Segment Start: Given information

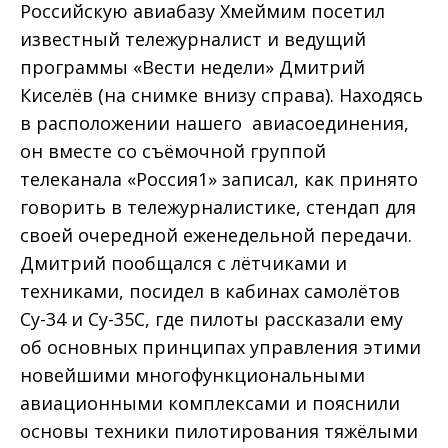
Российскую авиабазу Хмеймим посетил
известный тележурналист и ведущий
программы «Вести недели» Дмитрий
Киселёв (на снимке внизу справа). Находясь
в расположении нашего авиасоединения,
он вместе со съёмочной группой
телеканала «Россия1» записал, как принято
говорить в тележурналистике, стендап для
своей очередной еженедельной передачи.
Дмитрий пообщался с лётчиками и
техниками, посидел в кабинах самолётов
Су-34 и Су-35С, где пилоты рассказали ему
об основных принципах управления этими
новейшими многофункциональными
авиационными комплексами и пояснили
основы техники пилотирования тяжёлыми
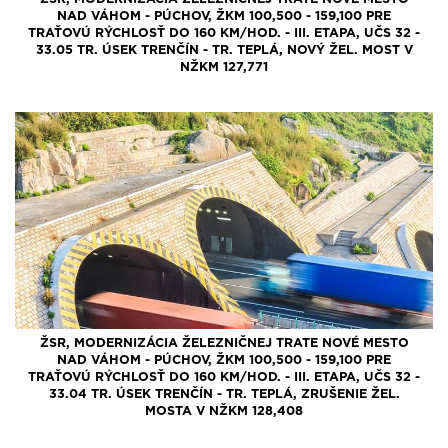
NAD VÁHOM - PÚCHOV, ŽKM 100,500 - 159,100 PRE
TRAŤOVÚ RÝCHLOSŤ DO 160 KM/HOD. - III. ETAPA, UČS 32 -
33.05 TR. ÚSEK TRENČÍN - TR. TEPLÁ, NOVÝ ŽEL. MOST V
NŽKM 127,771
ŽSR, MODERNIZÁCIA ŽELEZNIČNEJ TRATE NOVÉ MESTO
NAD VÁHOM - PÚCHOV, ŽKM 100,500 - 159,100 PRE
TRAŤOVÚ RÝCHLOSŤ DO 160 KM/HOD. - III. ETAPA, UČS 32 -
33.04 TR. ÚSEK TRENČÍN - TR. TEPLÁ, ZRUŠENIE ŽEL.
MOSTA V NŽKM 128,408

Segment End: Given information

List the lines as a numbered list, skipping blank lines and leaving out the pictures, from the start of the material through the line containing "записал, как принято", inclusive.

*The answer*.
1. Российскую авиабазу Хмеймим посетил
2. известный тележурналист и ведущий
3. программы «Вести недели» Дмитрий
4. Киселёв (на снимке внизу справа). Находясь
5. в расположении нашего авиасоединения,
6. он вместе со съёмочной группой
7. телеканала «Россия1» записал, как принято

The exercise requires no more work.